▸ **Excerpt to read**:
Let’s try that again… at a distance.

All the way back in 1994, barely two months into my Honours year in Philosophy at Monash, I had to withdraw due to illness. My teachers and tutors had, they told me, been concerned as they watched me descend into exhaustion, and were relieved I was willing to take a break and care for my health. I told them I’d look after myself and be back next year and all but one of them met my proclamation with cheerful agreement. The one teacher who did not was new to the Uni, at the end of the previous year. He had been brought in by our wonderful Professor to fill a gap in the department in Greek Philosophy, which was my passion. This new tutor and I had been working since the end of third year, over Summer, to develop my Honours thesis question and make it one that could grow into a PhD thesis – I wanted to be a scholar of Greek Philosophy.

▸ **Source information**:
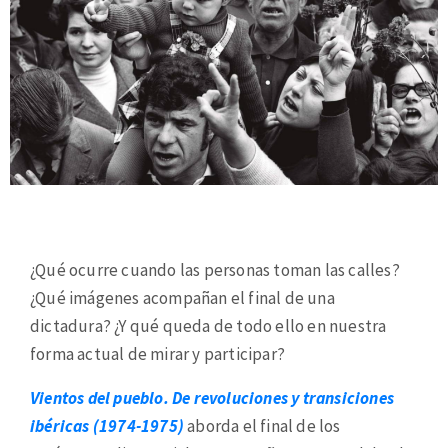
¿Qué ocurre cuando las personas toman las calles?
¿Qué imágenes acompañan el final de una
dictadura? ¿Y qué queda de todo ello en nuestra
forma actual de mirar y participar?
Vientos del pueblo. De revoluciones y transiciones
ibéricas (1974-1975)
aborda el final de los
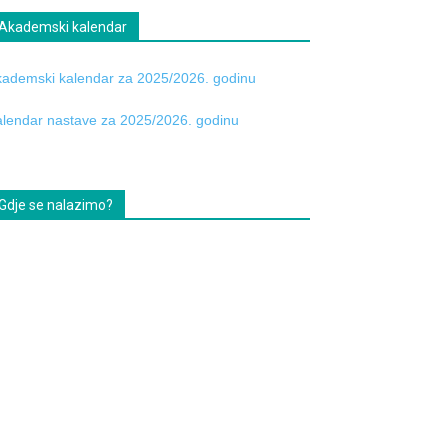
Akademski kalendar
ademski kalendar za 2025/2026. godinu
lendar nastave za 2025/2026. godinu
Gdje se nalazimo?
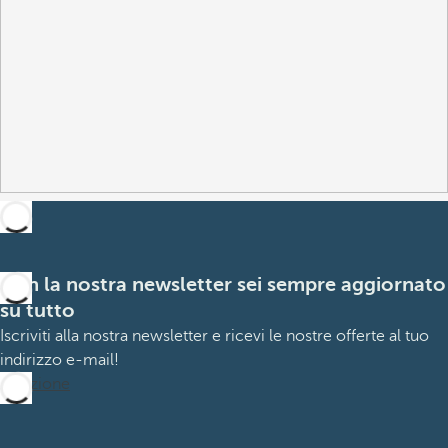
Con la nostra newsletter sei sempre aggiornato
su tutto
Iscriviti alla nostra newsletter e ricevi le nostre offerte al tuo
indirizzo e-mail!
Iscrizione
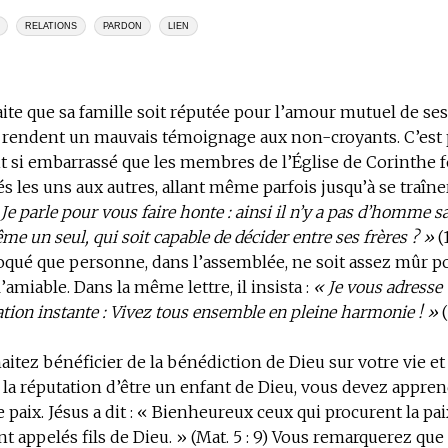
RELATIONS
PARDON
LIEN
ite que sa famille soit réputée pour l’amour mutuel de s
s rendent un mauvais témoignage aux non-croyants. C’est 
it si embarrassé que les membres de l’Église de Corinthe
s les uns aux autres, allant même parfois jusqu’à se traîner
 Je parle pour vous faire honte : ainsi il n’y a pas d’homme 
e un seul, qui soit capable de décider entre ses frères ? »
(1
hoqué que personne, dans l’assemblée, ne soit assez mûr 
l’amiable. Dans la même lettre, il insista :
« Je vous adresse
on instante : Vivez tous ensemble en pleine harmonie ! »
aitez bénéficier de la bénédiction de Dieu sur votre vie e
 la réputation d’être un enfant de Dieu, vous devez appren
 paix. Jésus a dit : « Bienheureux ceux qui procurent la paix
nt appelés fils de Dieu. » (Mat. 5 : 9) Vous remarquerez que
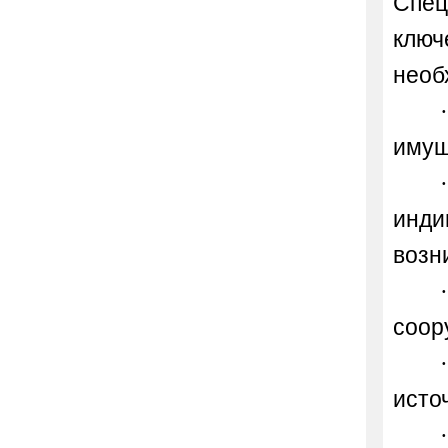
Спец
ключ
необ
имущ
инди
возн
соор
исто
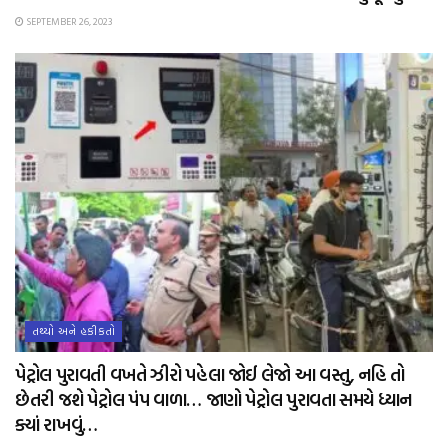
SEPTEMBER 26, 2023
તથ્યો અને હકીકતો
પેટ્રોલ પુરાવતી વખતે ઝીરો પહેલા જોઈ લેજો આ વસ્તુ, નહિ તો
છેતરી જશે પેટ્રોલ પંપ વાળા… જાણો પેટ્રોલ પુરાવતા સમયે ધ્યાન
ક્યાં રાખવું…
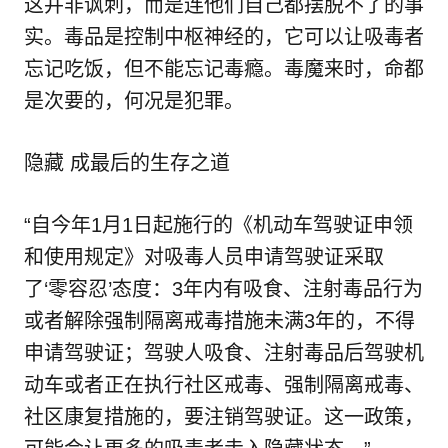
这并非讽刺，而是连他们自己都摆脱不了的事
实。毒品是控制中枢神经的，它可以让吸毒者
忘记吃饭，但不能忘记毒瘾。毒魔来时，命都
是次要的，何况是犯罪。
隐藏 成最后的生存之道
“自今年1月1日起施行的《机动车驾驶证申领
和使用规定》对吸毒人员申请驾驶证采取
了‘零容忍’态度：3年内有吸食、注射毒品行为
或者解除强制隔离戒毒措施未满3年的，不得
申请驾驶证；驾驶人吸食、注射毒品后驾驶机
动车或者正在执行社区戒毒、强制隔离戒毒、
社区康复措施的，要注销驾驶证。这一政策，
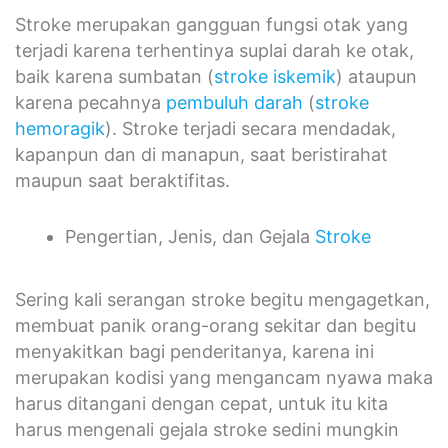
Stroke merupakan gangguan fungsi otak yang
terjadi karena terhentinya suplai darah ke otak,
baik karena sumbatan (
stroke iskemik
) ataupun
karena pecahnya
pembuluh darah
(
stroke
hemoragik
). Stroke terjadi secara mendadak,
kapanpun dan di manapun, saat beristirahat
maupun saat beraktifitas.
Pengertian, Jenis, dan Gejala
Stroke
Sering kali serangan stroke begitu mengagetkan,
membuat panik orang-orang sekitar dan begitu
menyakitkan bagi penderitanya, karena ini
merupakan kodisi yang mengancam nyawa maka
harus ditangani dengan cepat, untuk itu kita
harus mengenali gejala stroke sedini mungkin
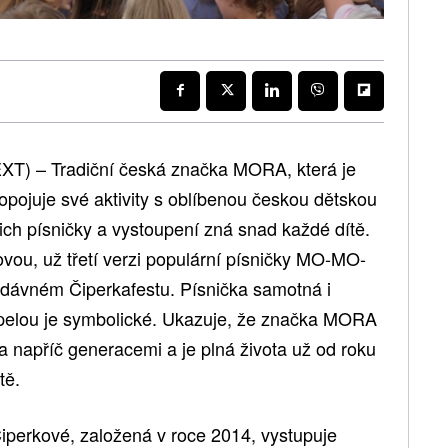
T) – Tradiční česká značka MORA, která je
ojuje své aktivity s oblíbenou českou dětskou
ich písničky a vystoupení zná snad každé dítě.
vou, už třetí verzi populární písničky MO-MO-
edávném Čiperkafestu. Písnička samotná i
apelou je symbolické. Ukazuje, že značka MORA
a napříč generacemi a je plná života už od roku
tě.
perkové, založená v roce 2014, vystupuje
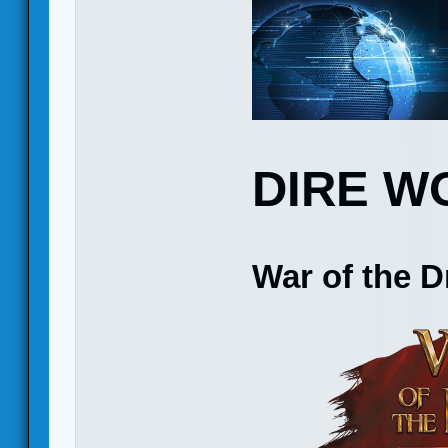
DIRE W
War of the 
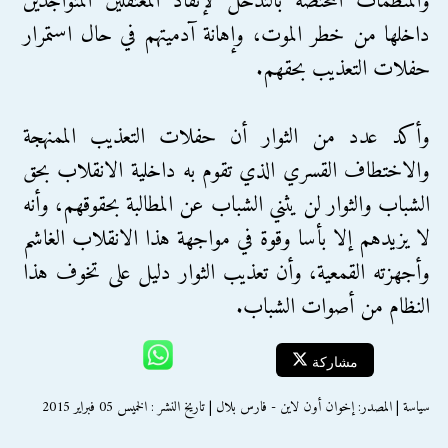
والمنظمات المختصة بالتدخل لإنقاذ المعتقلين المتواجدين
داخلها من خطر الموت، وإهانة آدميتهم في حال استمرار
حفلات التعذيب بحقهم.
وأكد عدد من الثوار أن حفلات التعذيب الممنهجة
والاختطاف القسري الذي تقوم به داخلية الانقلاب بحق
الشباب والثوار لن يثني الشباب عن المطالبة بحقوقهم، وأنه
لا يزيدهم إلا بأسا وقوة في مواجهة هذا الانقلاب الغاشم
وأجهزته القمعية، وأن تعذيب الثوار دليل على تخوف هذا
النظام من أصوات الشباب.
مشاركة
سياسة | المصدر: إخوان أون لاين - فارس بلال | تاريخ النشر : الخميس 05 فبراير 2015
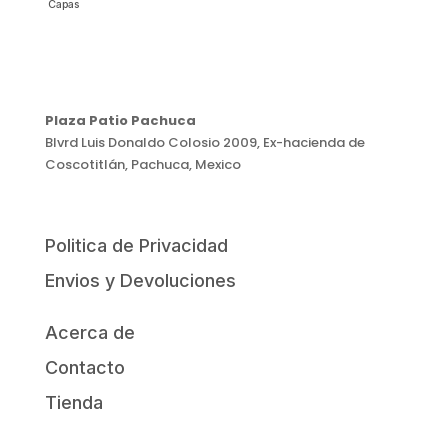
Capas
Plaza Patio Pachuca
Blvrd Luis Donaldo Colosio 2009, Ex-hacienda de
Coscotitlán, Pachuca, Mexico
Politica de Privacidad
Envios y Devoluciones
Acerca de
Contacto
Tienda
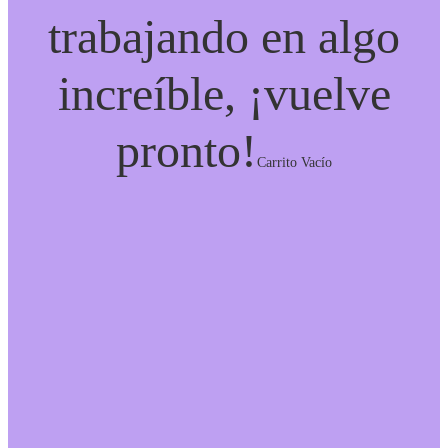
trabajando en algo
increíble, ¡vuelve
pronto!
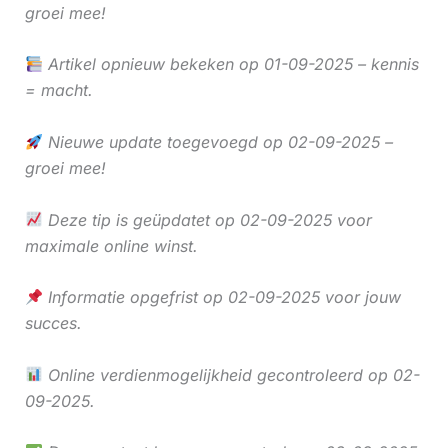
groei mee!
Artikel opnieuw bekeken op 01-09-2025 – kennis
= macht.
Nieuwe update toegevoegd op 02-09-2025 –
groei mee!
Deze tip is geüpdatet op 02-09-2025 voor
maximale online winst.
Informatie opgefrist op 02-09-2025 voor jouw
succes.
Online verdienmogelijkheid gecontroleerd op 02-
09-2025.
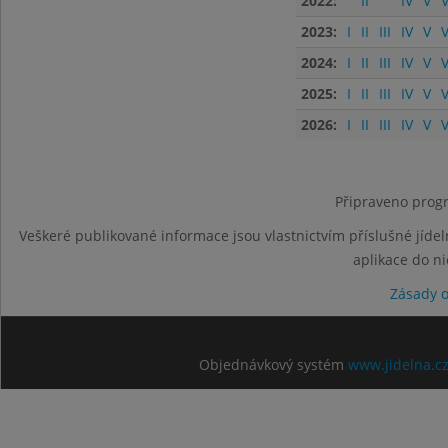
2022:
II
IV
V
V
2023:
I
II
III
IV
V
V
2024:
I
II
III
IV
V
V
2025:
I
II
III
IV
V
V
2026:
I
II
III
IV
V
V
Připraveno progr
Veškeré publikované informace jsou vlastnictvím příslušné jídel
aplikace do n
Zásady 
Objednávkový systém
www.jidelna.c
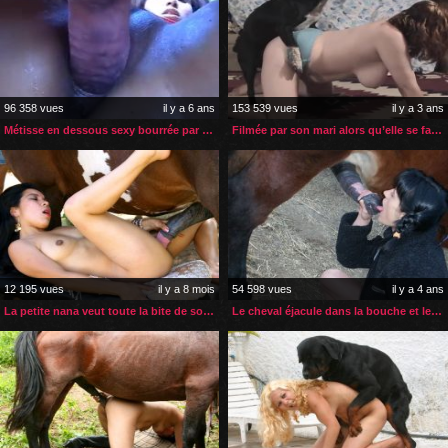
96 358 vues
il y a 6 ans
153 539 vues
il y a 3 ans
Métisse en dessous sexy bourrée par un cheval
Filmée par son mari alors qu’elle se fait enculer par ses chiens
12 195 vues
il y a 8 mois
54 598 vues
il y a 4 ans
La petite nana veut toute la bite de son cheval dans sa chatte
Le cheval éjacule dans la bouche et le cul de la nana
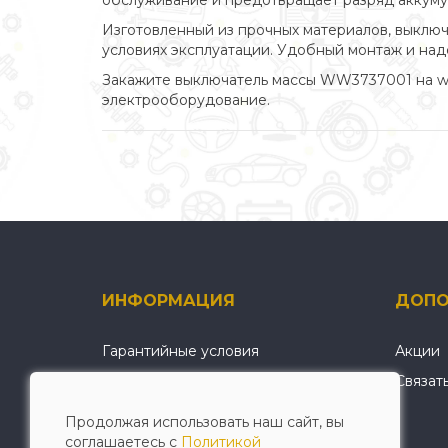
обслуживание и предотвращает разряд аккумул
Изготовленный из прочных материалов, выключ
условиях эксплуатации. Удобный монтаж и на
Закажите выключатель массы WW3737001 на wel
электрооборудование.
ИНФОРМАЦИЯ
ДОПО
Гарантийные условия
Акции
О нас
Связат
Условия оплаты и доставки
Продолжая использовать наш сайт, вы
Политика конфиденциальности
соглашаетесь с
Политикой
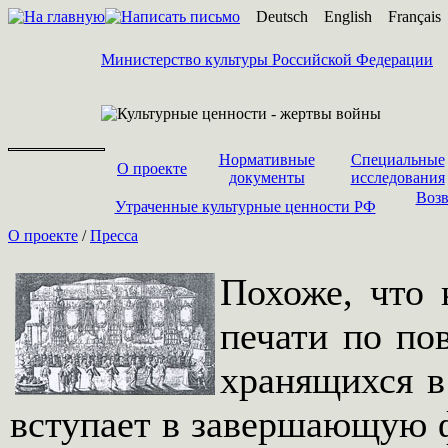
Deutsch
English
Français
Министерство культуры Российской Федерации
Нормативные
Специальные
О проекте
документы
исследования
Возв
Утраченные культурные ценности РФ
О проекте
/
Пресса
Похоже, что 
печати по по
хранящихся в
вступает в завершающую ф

▸ **Task instructions**:
- a) In the post about the Honours year, what area did the new tutor fill a gap in within the department?
- b) Please return the passage of the post about the Honours year starting at "All the way" and ending at "of Greek Philosophy.".
- c) Decide whether each statement agrees with the post about the Honours year, answering yes or no and quoting the deciding words: (i) The writer withdrew from the Honours year in 1994 because of illness. (ii) Every teacher cheerfully agreed with the writer's plan to return the next year. (iii) The writer and the new tutor worked over Summer to develop the Honours thesis question.
The material stands apart from the post about the Honours year.

▸ **Answers to the exercise**:
- a) Greek Philosophy.

- b)
All the way back in 1994, barely two months into my Honours year in Philosophy at Monash, I had to withdraw due to illness. My teachers and tutors had, they told me, been concerned as they watched me descend into exhaustion, and were relieved I was willing to take a break and care for my health. I told them I’d look after myself and be back next year and all but one of them met my proclamation with cheerful agreement. The one teacher who did not was new to the Uni, at the end of the previous year. He had been brought in by our wonderful Professor to fill a gap in the department in Greek Philosophy, which was my passion. This new tutor and I had been working since the end of third year, over Summer, to develop my Honours thesis question and make it one that could grow into a PhD thesis – I wanted to be a scholar of Greek Philosophy.

- c)
(i) Yes: "All the way back in 1994, barely two months into my Honours year in Philosophy at Monash, I had to withdraw due to illness."
(ii) No: "all but one of them met my proclamation with cheerful agreement"
(iii) Yes: "This new tutor and I had been working since the end of third year, over Summer, to develop my Honours thesis question"